PROBLEM TO WORK ON: All entries are to be copied verbatim, while the pictures stay out.

(Data entries)
<<<<
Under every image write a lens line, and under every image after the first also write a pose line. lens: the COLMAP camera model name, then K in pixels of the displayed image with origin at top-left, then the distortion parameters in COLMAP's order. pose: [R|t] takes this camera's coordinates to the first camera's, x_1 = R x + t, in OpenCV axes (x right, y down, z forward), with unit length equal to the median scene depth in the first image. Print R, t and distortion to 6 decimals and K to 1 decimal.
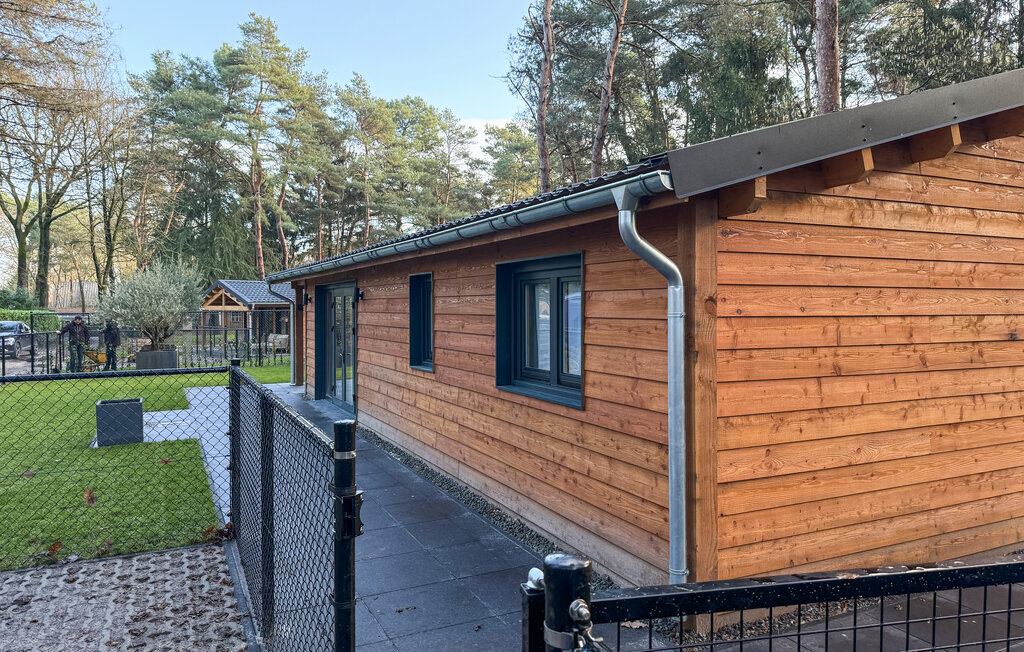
lens RADIAL K [[723.0, 0, 513.3], [0, 723.0, 337.6], [0, 0, 1]] dist [0.067776, -0.104346]
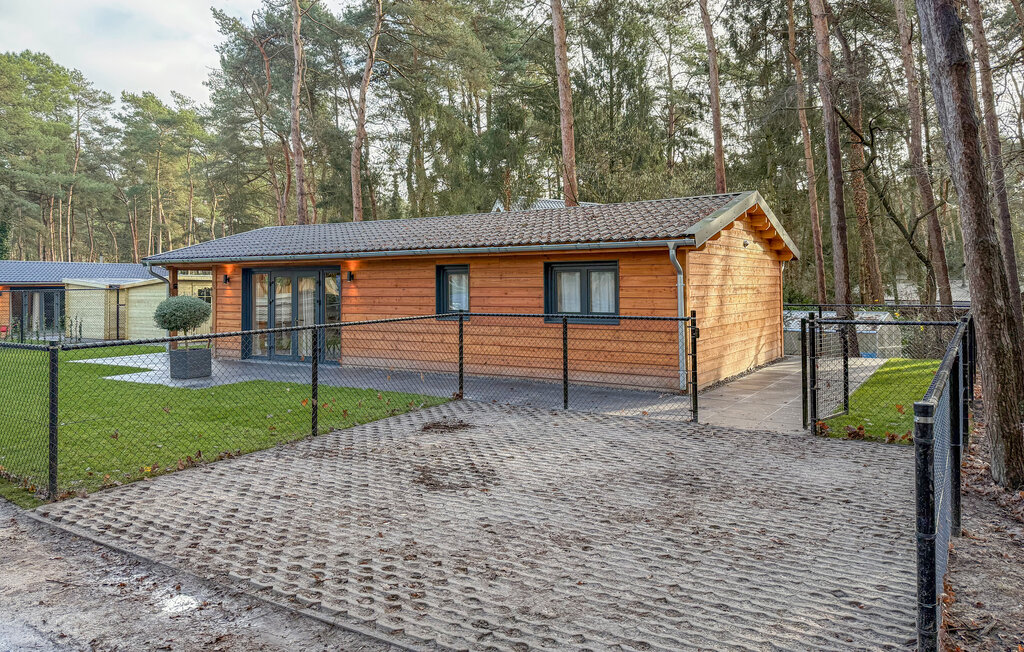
lens RADIAL K [[723.0, 0, 513.3], [0, 723.0, 337.6], [0, 0, 1]] dist [0.067776, -0.104346]
pose [[0.849447, -0.042275, 0.525977, -0.880739], [0.027195, 0.998968, 0.036372, 0.026167], [-0.526972, -0.016592, 0.849721, -0.525454]]
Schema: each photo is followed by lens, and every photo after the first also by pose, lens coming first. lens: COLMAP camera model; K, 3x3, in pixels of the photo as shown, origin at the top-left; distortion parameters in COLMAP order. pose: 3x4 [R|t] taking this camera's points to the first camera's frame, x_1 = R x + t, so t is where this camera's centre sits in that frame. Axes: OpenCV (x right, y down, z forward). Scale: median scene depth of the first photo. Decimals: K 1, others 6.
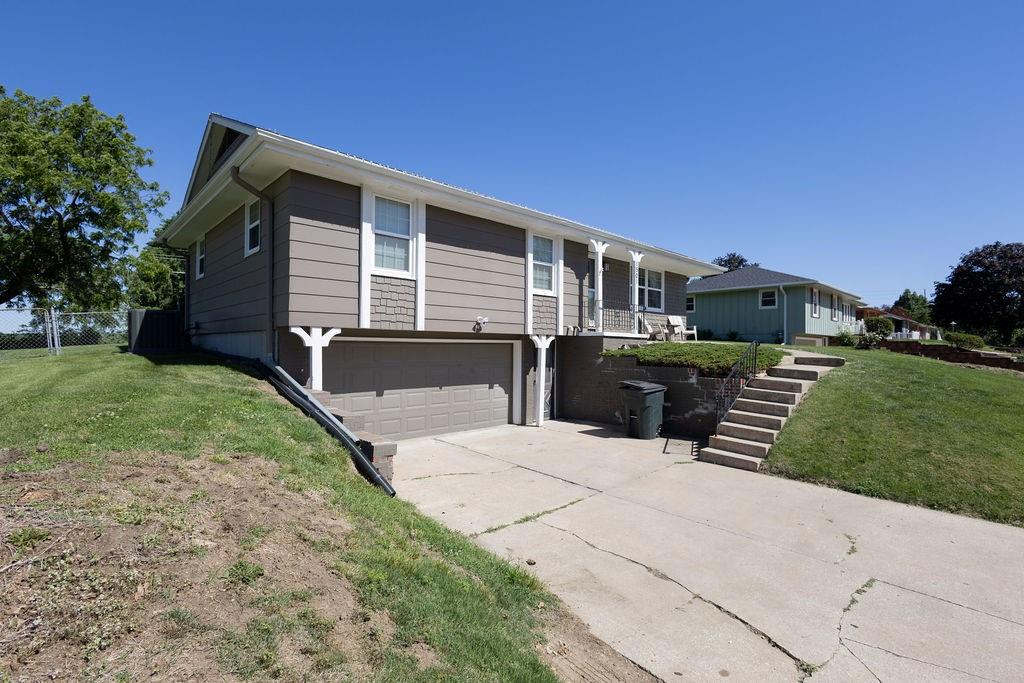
lens RADIAL K [[470.1, 0, 508.4], [0, 470.1, 345.4], [0, 0, 1]] dist [0.006446, 0.000398]
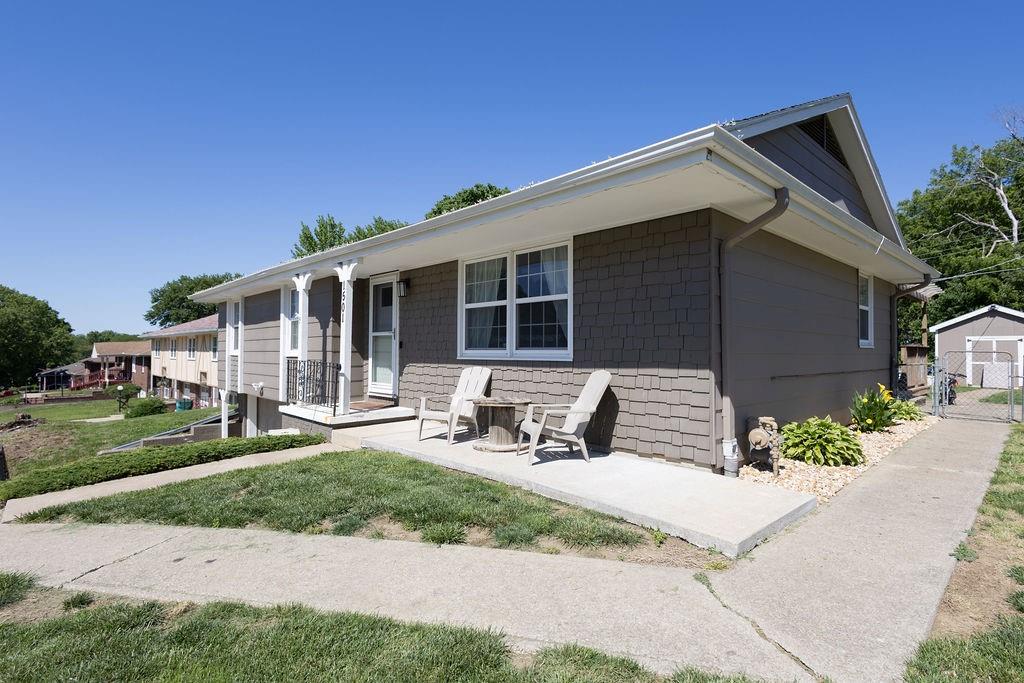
lens RADIAL K [[465.8, 0, 506.7], [0, 465.8, 339.6], [0, 0, 1]] dist [0.013757, -0.000263]
pose [[0.049364, -0.029511, -0.998345, 0.907458], [0.011288, 0.999516, -0.028987, -0.103480], [0.998717, -0.009838, 0.049673, 1.286350]]
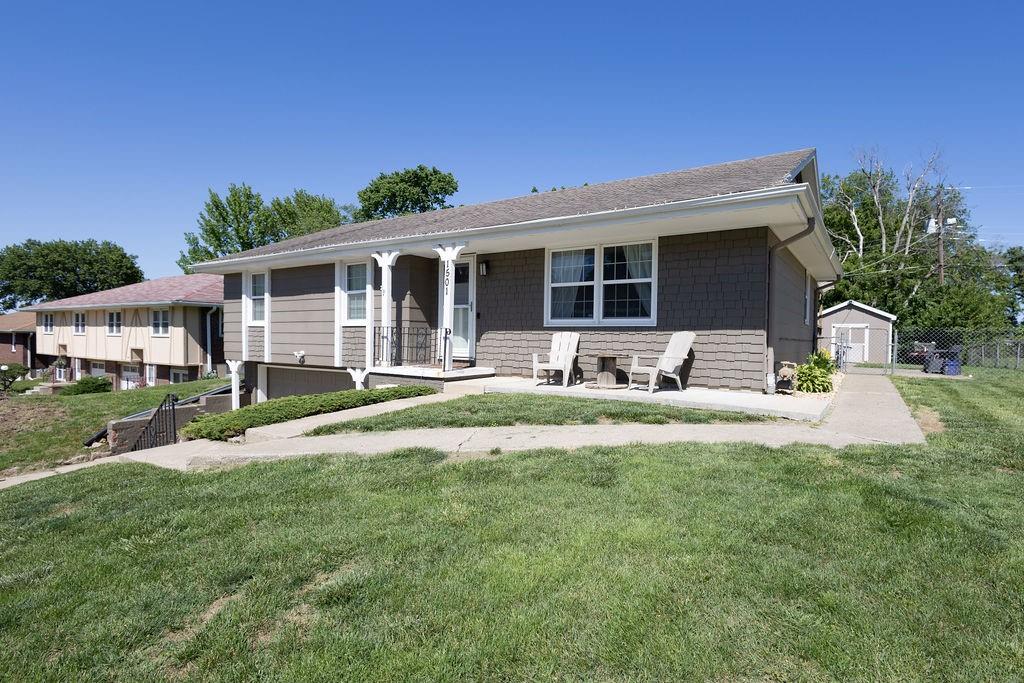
lens RADIAL K [[470.1, 0, 508.4], [0, 470.1, 345.4], [0, 0, 1]] dist [0.006446, 0.000398]
pose [[0.261124, 0.013567, -0.965210, 1.030480], [-0.001055, 0.999905, 0.013769, -0.077032], [0.965305, -0.002577, 0.261114, 1.005310]]
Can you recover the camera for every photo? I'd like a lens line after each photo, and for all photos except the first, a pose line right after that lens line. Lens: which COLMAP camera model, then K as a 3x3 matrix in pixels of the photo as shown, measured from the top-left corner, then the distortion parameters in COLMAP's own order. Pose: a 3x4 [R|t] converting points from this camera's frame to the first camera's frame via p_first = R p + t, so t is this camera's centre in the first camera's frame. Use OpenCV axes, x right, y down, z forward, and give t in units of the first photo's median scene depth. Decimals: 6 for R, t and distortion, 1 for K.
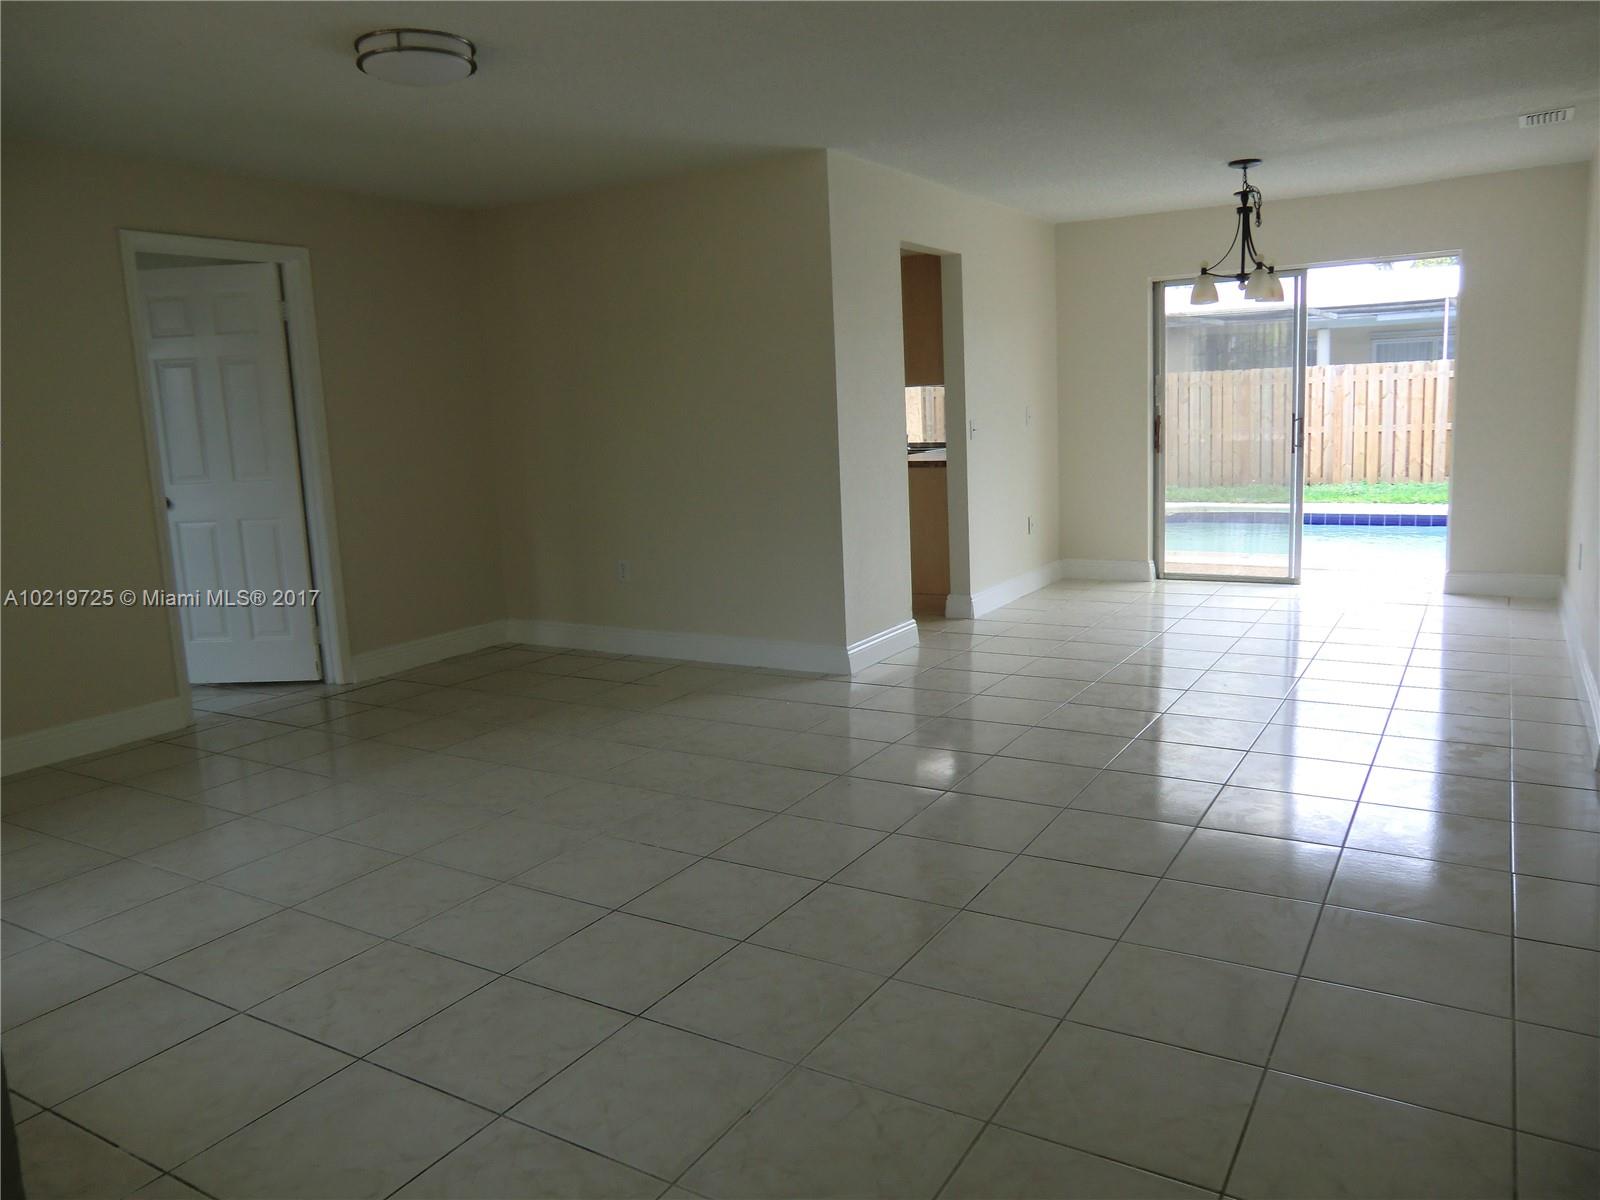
lens RADIAL K [[1166.6, 0, 794.3], [0, 1166.6, 580.8], [0, 0, 1]] dist [-0.017567, -0.002057]
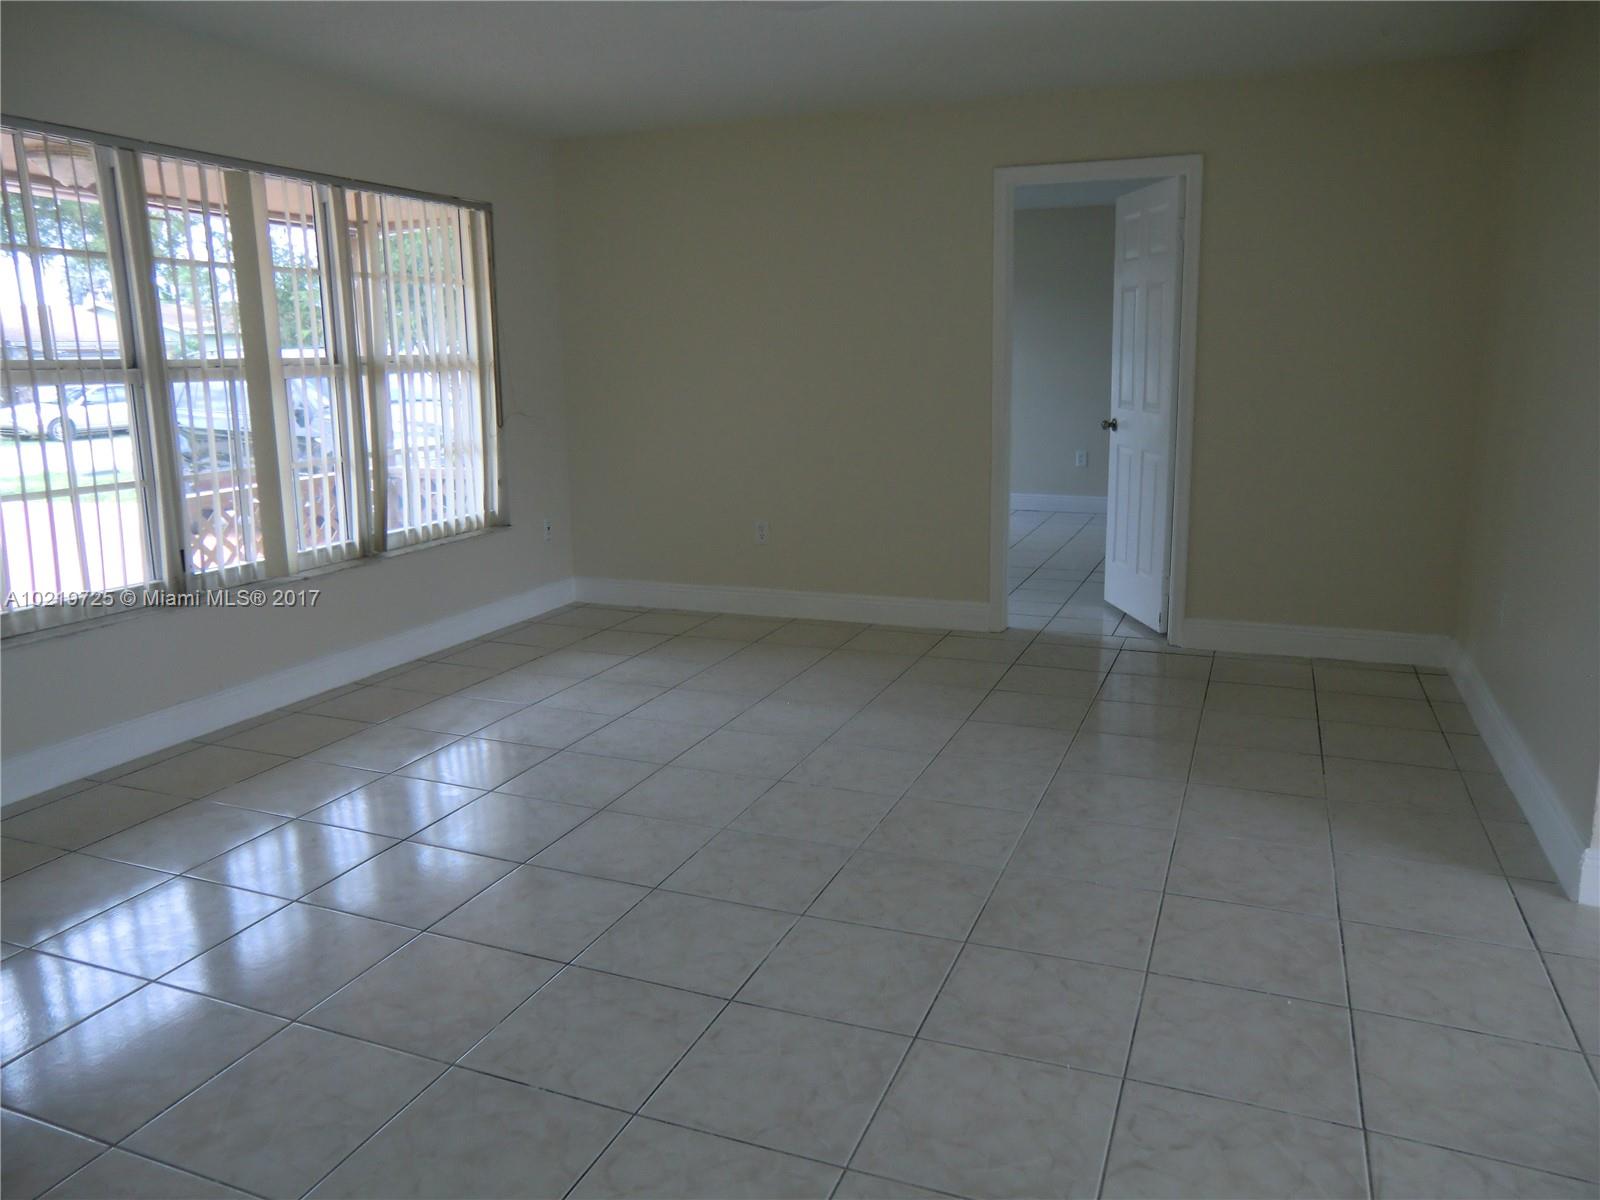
lens RADIAL K [[1166.6, 0, 794.3], [0, 1166.6, 580.8], [0, 0, 1]] dist [-0.017567, -0.002057]
pose [[0.162759, 0.234737, -0.958336, 0.452403], [-0.135817, 0.967372, 0.213883, -0.119555], [0.977273, 0.095347, 0.189330, 0.561128]]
>>>>
THE COMPLETED TASK:
Under every image write a lens line, and under every image after the first also write a pose line. lens: the COLMAP camera model name, then K in pixels of the displayed image with origin at top-left, then the distortion parameters in COLMAP's order. pose: [R|t] takes this camera's coordinates to the first camera's, x_1 = R x + t, in OpenCV axes (x right, y down, z forward), with unit length equal to the median scene depth in the first image. Print R, t and distortion to 6 decimals and K to 1 decimal.
lens RADIAL K [[723.0, 0, 513.3], [0, 723.0, 337.6], [0, 0, 1]] dist [0.067776, -0.104346]
lens RADIAL K [[723.0, 0, 513.3], [0, 723.0, 337.6], [0, 0, 1]] dist [0.067776, -0.104346]
pose [[0.849447, -0.042275, 0.525977, -0.880739], [0.027195, 0.998968, 0.036372, 0.026167], [-0.526972, -0.016592, 0.849721, -0.525454]]
Schema: each photo is followed by lens, and every photo after the first also by pose, lens coming first. lens: COLMAP camera model; K, 3x3, in pixels of the photo as shown, origin at the top-left; distortion parameters in COLMAP order. pose: 3x4 [R|t] taking this camera's points to the first camera's frame, x_1 = R x + t, so t is where this camera's centre sits in that frame. Axes: OpenCV (x right, y down, z forward). Scale: median scene depth of the first photo. Decimals: K 1, others 6.
lens RADIAL K [[470.1, 0, 508.4], [0, 470.1, 345.4], [0, 0, 1]] dist [0.006446, 0.000398]
lens RADIAL K [[465.8, 0, 506.7], [0, 465.8, 339.6], [0, 0, 1]] dist [0.013757, -0.000263]
pose [[0.049364, -0.029511, -0.998345, 0.907458], [0.011288, 0.999516, -0.028987, -0.103480], [0.998717, -0.009838, 0.049673, 1.286350]]
lens RADIAL K [[470.1, 0, 508.4], [0, 470.1, 345.4], [0, 0, 1]] dist [0.006446, 0.000398]
pose [[0.261124, 0.013567, -0.965210, 1.030480], [-0.001055, 0.999905, 0.013769, -0.077032], [0.965305, -0.002577, 0.261114, 1.005310]]
Can you recover the camera for every photo? I'd like a lens line after each photo, and for all photos except the first, a pose line right after that lens line. Lens: which COLMAP camera model, then K as a 3x3 matrix in pixels of the photo as shown, measured from the top-left corner, then the distortion parameters in COLMAP's own order. Pose: a 3x4 [R|t] converting points from this camera's frame to the first camera's frame via p_first = R p + t, so t is this camera's centre in the first camera's frame. Use OpenCV axes, x right, y down, z forward, and give t in units of the first photo's median scene depth. Decimals: 6 for R, t and distortion, 1 for K.
lens RADIAL K [[1166.6, 0, 794.3], [0, 1166.6, 580.8], [0, 0, 1]] dist [-0.017567, -0.002057]
lens RADIAL K [[1166.6, 0, 794.3], [0, 1166.6, 580.8], [0, 0, 1]] dist [-0.017567, -0.002057]
pose [[0.162759, 0.234737, -0.958336, 0.452403], [-0.135817, 0.967372, 0.213883, -0.119555], [0.977273, 0.095347, 0.189330, 0.561128]]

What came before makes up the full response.